From The Market Ticker
A hawk at the Federal Reserve has changed his plumage.
Narayana Kocherlakota, president of the Federal Reserve Bank of Minneapolis, said in a speech Thursday that the central bank should respond to high unemployment with an even more aggressive approach than the Fed announced last week.
His proposal: Pledge to keep short-term interest rates very low until the unemployment rate, which was 8.1% in August, falls to 5.5%. He said it could take four or more years to reach that goal.
What if it never happens?
In short, what happens if employment isn’t falling because the economy has slack in it due to too-tight policy, but rather because too-loose policy has destroyed capital formation and in response to both this and an unfavorable fiscal environment along with idiotic trade policy that rewards enslavement of developing nations’ labor forces and pollution of their land, air and water a structural shift has occurred?

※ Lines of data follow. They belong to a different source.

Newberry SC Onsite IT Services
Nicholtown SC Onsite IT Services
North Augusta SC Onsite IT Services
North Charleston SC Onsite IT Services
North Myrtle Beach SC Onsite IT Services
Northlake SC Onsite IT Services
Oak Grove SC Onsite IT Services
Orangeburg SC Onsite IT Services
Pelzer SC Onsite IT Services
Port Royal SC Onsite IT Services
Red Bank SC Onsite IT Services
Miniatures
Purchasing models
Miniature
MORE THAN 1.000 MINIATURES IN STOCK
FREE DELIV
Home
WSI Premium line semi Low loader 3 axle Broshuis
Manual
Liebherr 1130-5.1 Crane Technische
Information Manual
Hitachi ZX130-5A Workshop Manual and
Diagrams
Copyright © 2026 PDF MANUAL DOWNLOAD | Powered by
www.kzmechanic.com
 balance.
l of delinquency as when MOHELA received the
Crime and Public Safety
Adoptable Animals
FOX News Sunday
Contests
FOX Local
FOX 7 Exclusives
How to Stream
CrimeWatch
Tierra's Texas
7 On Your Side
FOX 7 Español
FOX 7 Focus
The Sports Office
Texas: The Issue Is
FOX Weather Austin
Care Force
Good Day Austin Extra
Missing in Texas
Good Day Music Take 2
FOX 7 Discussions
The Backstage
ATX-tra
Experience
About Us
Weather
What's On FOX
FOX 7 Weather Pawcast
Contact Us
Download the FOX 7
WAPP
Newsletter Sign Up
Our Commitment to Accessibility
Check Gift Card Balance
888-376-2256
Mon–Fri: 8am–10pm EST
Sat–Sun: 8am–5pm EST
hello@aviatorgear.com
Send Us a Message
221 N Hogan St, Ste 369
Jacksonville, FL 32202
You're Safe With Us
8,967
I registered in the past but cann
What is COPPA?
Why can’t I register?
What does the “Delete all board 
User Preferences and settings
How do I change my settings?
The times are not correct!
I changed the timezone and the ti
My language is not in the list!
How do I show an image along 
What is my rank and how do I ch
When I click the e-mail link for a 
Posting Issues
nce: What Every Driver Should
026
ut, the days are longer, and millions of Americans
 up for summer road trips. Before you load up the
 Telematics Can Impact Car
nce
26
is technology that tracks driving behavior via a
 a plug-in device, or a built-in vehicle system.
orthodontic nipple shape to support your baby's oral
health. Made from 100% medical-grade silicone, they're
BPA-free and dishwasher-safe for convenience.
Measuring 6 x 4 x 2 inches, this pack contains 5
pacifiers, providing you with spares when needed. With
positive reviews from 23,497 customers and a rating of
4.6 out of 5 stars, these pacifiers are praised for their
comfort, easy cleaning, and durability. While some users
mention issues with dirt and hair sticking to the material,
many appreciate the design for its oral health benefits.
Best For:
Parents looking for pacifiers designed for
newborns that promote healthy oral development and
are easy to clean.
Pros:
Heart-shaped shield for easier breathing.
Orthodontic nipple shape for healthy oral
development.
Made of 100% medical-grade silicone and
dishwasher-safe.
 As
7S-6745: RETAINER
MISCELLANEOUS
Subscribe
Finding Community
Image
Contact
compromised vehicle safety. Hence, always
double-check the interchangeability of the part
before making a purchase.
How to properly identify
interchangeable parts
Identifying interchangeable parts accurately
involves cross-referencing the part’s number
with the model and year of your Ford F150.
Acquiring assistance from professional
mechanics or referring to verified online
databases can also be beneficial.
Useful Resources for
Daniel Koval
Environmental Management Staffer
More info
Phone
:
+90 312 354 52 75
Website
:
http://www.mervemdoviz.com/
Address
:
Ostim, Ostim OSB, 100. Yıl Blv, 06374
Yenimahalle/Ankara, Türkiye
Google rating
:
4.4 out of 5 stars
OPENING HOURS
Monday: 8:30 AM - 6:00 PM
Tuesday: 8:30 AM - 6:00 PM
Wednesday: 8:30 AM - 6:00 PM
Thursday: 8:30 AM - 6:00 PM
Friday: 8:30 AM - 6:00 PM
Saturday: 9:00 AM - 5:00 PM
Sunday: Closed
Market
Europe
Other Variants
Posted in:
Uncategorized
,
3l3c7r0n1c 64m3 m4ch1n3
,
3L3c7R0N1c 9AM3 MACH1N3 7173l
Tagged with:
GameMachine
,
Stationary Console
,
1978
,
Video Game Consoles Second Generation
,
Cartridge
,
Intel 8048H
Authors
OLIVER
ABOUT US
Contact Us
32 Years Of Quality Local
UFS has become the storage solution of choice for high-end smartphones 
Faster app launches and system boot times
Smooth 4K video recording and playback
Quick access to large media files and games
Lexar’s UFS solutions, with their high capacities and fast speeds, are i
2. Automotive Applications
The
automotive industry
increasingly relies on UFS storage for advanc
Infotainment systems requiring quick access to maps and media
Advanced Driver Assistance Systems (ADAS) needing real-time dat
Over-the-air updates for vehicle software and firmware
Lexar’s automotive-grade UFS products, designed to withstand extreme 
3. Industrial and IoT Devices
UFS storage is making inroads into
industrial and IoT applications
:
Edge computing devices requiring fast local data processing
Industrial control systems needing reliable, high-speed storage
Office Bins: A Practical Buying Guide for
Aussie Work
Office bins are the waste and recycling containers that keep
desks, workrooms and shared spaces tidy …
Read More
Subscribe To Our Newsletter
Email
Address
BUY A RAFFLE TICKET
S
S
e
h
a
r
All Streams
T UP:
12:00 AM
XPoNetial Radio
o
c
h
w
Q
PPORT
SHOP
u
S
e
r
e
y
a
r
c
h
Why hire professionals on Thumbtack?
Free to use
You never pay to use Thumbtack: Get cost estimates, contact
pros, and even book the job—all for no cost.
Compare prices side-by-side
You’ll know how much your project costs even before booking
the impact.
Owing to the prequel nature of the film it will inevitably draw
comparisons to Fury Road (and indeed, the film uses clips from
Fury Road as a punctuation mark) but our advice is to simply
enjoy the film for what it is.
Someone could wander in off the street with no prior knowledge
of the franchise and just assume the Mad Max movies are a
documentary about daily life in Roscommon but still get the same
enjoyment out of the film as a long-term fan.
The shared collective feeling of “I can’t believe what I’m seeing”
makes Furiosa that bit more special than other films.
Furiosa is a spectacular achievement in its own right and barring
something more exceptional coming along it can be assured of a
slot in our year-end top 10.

So you QE until the cows come home but unemployment never falls, because trade policy isn’t fixed, the health-care scam isn’t fixed and both continues to vacuum up GDP and make the labor market increasing uncompetitive. In turn the destruction of purchasing power drives government to continue to deficit spend so as to “ease the pain” of the populace (e.g. with food stamps, “disability” that magically appears in huge percentages of the people, “free” health care and similar.)
If this is the case then loose monetary policy is exactly backward.
So what does the evidence show us about the labor market on a population-adjusted basis?
Have we seen robust population-adjusted labor advancement at any time in the last 10 years?
And have we seen actual inflation-adjusted income progress over the last 10 years?
More to the point on inflation-adjusted income what is happening now, over the last few quarters, as the “QE to the moon!” and fiscal trainwreck policies have been imposed?
Have they resulted in inflation-adjusted income growth?
In fact since 2000 inflation-adjusted income has been negative!
Greenspan’s policies in response to the tech market collapse, which Bernanke has emulated and in fact Bernanke wrote his “seminal paper” on monetary policy during that time, have been factually proven not to work.
Remember that the only thing that matters to you is what your hour of work buys. You really don’t care if you have a $ 10/hour salary and your daily food costs $ 10 or if you have a $ 1/hour salary and your daily food costs $ 1.
The problem with inflation, provided wages match it (but they never do due to slippage in all systems, including economic ones) is that it destroys the value of accumulated capital in terms of currency and as a consequence capital formation is severely damaged. This in turn drives people to not accumulate capital but instead use credit which in turn leads to financial and banking bubbles as we refuse to impose a One Dollar of Capital standard.
The financial system is thus free to effectively counterfeit the currency and skim off a piece of it for itself which further damages capital formation and competitiveness, working exactly against the desire for a robust and competitive labor market.
These people need to be locked up in a rubber room, the excess liquidity must be removed and the law must be changed so that manipulations of this sort, if attempted in the future, result in life federal prison sentences (or even better, let’s go back to the punishment in the original Coinage Act) for the crime of deliberate counterfeiting of the nation’s currency.